_EXERCISE 1_
How would you say "The march began with a rally at Blue Cross headquarters." in Spanish, going by the healthcare march article?
_EXERCISE 2_
Which people does the healthcare march article name?
_EXERCISE 3_
Retype the stretch of the healthcare march article from "PHILADELPHIA – A" through "the Philadelphia area.".

PHILADELPHIA – A cold wind and April showers failed to dampen the spirits of Service Employees Local 36 and Healthcare and Hospital Workers Union Local 1199C and their supporters who participated in the Family March for Healthcare Reform here on April 17

Local 36 represents about 4,000 janitors, maintenance workers, window cleaners, building engineers and a number of other professional workers in the Philadelphia area.

The march began with a rally at Blue Cross headquarters. There, Wyatt Closs, a Local 36 leader led the “41 million healthcare clap countdown” to underline the fact that at least 41 million people in the United States are without healthcare. “No one should have to worry about healthcare,” he said, adding that when monopolies like Glaxco Smith Kline and Independent Blue Cross increase the cost of insurance, employers pass them on to their workers in increased co-payments and reduced benefits. “Take healthcare off the bargaining table,” he demanded. “What we need is universal healthcare for the entire country,” he demanded.

Other speakers included Ray Martinez, president of SEIU Local 668, who condemned the federal government for spending billions on war while millions of its own people go without healthcare as well as Evonne Tisdale of the Philadelphia Unemployment Projects and Tim Kerney, representing City Councilman David Cohen, who invited everyone to support a City Council resolution placing the demand for Universal Healthcare on the Philadelphia ballot in the next election.

(Page-level text extractions)
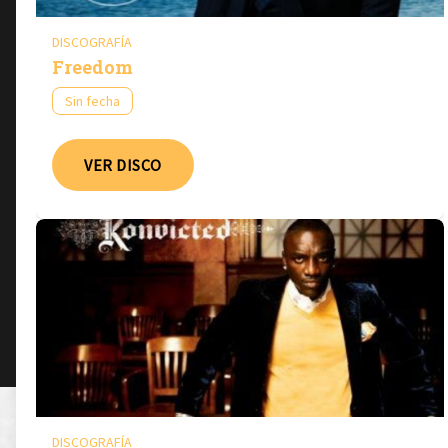
DISCOGRAFÍA
Freedom
Sin fecha
VER DISCO
DISCOGRAFÍA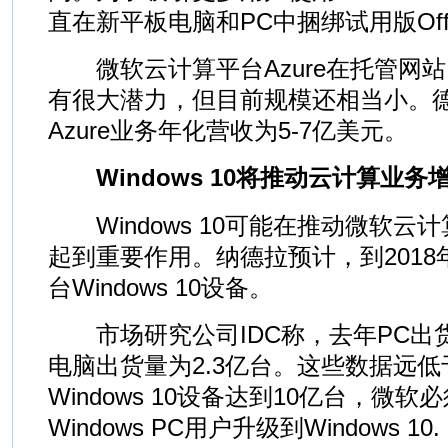
直在新平板电脑和PC中捆绑试用版Office
微软云计算平台Azure在托管网
有很大潜力，但目前规模还相当小。
Azure业务年化营收为5-7亿美元。
Windows 10将推动云计算业务
Windows 10可能在推动微软云
起到重要作用。纳德拉预计，到2018
台Windows 10设备。
市场研究公司IDC称，去年PC出货
电脑出货量为2.3亿台。这些数据远低
Windows 10设备达到10亿台，微
Windows PC用户升级到Windows 10.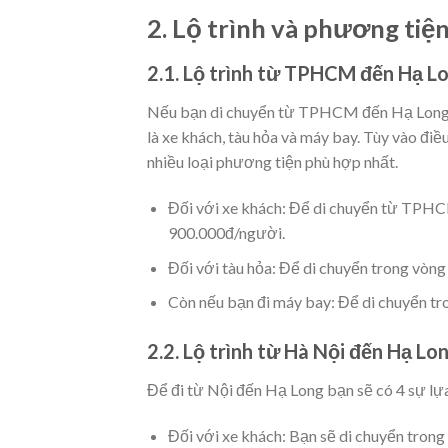
2. Lộ trình và phương tiện 
2.1. Lộ trình từ TPHCM đến Hạ L
Nếu bạn di chuyển từ TPHCM đến Hạ Long, b
là xe khách, tàu hỏa và máy bay. Tùy vào điề
nhiều loại phương tiện phù hợp nhất.
Đối với xe khách: Để di chuyển từ TPHC
900.000đ/người.
Đối với tàu hỏa: Để di chuyển trong vòn
Còn nếu bạn đi máy bay: Để di chuyển tr
2.2. Lộ trình từ Hà Nội đến Hạ Lo
Để đi từ Nội đến Hạ Long bạn sẽ có 4 sự lựa
Đối với xe khách: Bạn sẽ di chuyển tron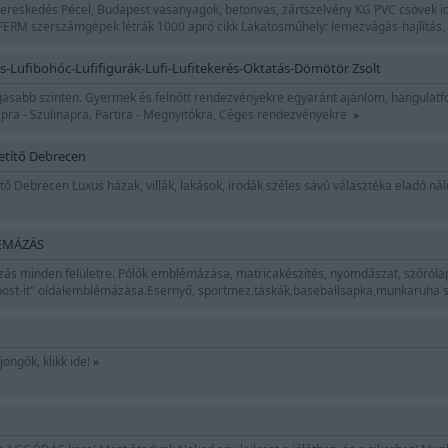
ereskedés Pécel, Budapest vasanyagok, betonvas, zártszelvény KG PVC csövek i
RM szerszámgépek létrák 1000 apró cikk Lakatosműhely: lemezvágás-hajlítás,
s-Lufibohóc-Lufifigurák-Lufi-Lufitekerés-Oktatás-Dömötör Zsolt
asabb szinten. Gyermek és felnőtt rendezvényekre egyaránt ajánlom, hangulatfok
pra - Szülinapra, Partira - Megnyitókra, Céges rendezvényekre
»
etítő Debrecen
tő Debrecen Luxus házak, villák, lakások, irodák széles sávú választéka eladó 
ÉMÁZÁS
s minden felületre. Pólók emblémázása, matricakészítés, nyomdászat, szórólap
ost-it" oldalemblémázása.Esernyő, sportmez,táskák,baseballsapka,munkaruha 
ongók, klikk ide!
»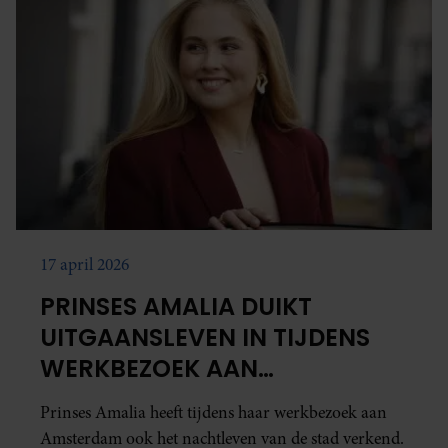
17 april 2026
PRINSES AMALIA DUIKT
UITGAANSLEVEN IN TIJDENS
WERKBEZOEK AAN
AMSTERDAM
Prinses Amalia heeft tijdens haar werkbezoek aan
Amsterdam ook het nachtleven van de stad verkend.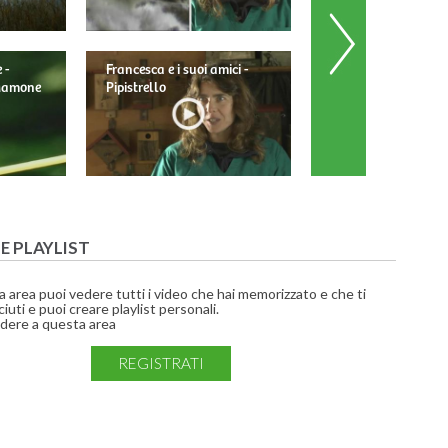
 -
Francesca e i suoi amici -
Francesca e i suoi am
 Mamone
Pipistrello
Barbagianni
UE PLAYLIST
a area puoi vedere tutti i video che hai memorizzato e che ti
iuti e puoi creare playlist personali.
dere a questa area
REGISTRATI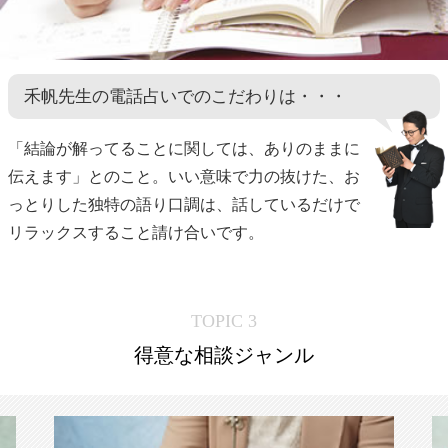
禾帆先生の電話占いでのこだわりは・・・
「結論が解ってることに関しては、ありのままに
伝えます」とのこと。いい意味で力の抜けた、お
っとりした独特の語り口調は、話しているだけで
リラックスすること請け合いです。
TOPIC 3
得意な相談ジャンル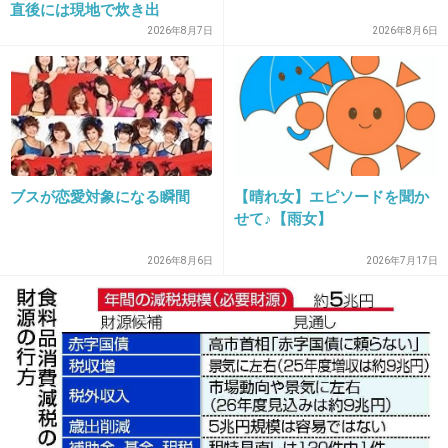
直後には現地で炊き出
し “誰にも知られなくて良
2026年8月7日
2026年8月6日
い”と、むしろ強まる福祉活
動への思い
出典：i.imgur.com
3件の返信
+13
-21
ブスが恋愛対象になる瞬間
【晴れ女】エピソードを聞か
せて♪【雨女】
12. 匿名
2026/06/03(水) 21:36:14
2026年8月6日
2026年7月17日
すでに立ってるトピじゃダメなの？
まだ20日以上余裕で書き込めるよね？
3件の返信
+34
-19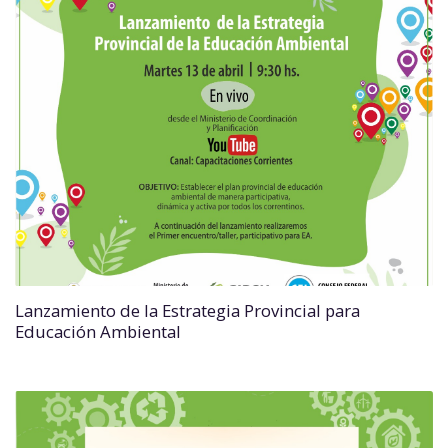
Lanzamiento de la Estrategia Provincial para
Educación Ambiental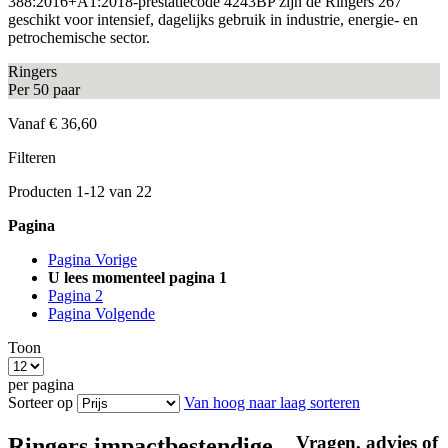
388:2016+A1:2018-prestatiecode 4243BP zijn de Ringers 267
geschikt voor intensief, dagelijks gebruik in industrie, energie- en
petrochemische sector.
Ringers
Per 50 paar
Vanaf
€ 36,60
Filteren
Producten
1
-
12
van
22
Pagina
Pagina
Vorige
U lees momenteel pagina
1
Pagina
2
Pagina
Volgende
Toon
per pagina
Sorteer op
Van hoog naar laag sorteren
Vragen, advies of
Ringers impactbestendige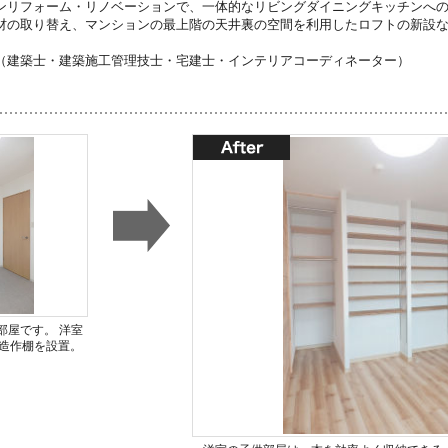
ンリフォーム・リノベーションで、一体的なリビングダイニングキッチンへ
材の取り替え、マンションの最上階の天井裏の空間を利用したロフトの新設
（建築士・建築施工管理技士・宅建士・インテリアコーディネーター）
部屋です。 洋室
造作棚を設置。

_WORKED SOLUTION 1_
La marcha comenzó con un mitin en la sede de Blue Cross.

_WORKED SOLUTION 2_
Wyatt Closs, Ray Martinez, Evonne Tisdale, Tim Kerney, David Cohen

_WORKED SOLUTION 3_
PHILADELPHIA – A cold wind and April showers failed to dampen the spirits of Service Employees Local 36 and Healthcare and Hospital Workers Union Local 1199C and their supporters who participated in the Family March for Healthcare Reform here on April 17

Local 36 represents about 4,000 janitors, maintenance workers, window cleaners, building engineers and a number of other professional workers in the Philadelphia area.